Mark and Sweep has one major disadvantage: the entire system must be suspended during collection making real-time and time-critical applications impossible.
#2: Copying Collection
In Copying Collection, memory is divided into two halves. One half is used until it is full. Then, used blocks are moved (copied) to the other half and the first half is erased. The big advantage of this implementation is that, if our memory burden is low, we might never need it. If we use less than half the heap, no copying will be necessary.
However, this method still stops the program’s execution to move objects. Also, it changes the addresses to which program objects point. This involves changing the values of variables in the program. This costs time.
#3: Reference Counting
This method is used in CPython’s implementation. In Reference Counting, each block of memory has a counter of heap links. That counter is incremented when a heap link is copied and decremented when the link is discarded. When a counter hits zero the block is freed. This guarantees objects are destroyed as soon as they become unreachable, which is great. However, the counters require additional space. Also, we can end up in a vicious cycle whereby, if multiple objects refer ence each other, their mutual references prevent their reference count from hitting zero, and they will consequently never be collected.

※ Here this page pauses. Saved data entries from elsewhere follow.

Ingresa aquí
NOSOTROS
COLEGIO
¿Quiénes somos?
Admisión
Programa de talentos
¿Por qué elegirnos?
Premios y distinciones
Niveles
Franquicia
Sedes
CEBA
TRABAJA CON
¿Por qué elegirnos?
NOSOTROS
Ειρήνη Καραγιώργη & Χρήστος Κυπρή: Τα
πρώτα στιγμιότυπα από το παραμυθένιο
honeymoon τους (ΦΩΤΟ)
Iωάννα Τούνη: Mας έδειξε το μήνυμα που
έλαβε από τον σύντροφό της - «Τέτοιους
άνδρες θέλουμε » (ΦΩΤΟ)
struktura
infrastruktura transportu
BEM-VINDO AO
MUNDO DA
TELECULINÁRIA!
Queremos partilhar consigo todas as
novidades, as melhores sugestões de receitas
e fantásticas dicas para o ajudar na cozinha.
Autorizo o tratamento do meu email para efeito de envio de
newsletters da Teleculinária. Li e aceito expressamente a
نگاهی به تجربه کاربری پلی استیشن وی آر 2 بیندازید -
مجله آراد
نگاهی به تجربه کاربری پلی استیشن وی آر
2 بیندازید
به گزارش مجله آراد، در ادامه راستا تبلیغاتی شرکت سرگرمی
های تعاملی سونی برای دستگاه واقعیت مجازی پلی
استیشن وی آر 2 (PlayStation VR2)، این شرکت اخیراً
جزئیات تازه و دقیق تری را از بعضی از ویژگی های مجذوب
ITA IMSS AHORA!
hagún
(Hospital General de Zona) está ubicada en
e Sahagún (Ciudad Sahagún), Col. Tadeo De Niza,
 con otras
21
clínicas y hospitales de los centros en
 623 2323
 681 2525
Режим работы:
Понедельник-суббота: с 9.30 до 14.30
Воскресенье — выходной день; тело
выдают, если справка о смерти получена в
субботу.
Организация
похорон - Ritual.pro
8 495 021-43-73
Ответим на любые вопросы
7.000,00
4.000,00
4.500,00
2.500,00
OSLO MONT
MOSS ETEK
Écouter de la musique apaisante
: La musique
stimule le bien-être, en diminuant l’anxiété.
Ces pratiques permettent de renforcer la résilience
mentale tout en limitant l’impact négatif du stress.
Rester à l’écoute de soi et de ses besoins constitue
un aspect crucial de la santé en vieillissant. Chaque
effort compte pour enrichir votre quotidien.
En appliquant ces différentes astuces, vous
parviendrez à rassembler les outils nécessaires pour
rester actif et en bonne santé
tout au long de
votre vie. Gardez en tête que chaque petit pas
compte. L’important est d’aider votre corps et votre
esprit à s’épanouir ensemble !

CON: Influences performance because it can take up a significant portion of total processing time.
Stop the world collection
Garbage Collection can be a huge time saver. Without it, developers would have to write their own code for memory management tasks. Because it is already implemented for us, it also eliminates several once-common problems: memory leaks caused by forgetting to free objects, attempts to access an object that’s already been freed up, and memory safety making sure objects cannot use the content of another object. It also allocates memory efficiently using the managed heap.
However, these benefits come at a cost to performance. It can take up a large portion of processing time. GCs use “stop-the-world” collection: it stops the execution of your application to prevent the app from trying to allocate new memory while it’s still working on the current heap. On the one hand, this is a necessary evil. Imagine you’re folding laundry and your roommate comes over and dumps a whole new load on top of your nice neat stack. However, when this happens can be unpredictable leading to undesirable slowdowns. All this means is that GCs aren’t a cure-all. It’s important to understand the costs and benefits of managing your own memory allocation and choose the right approach for the job.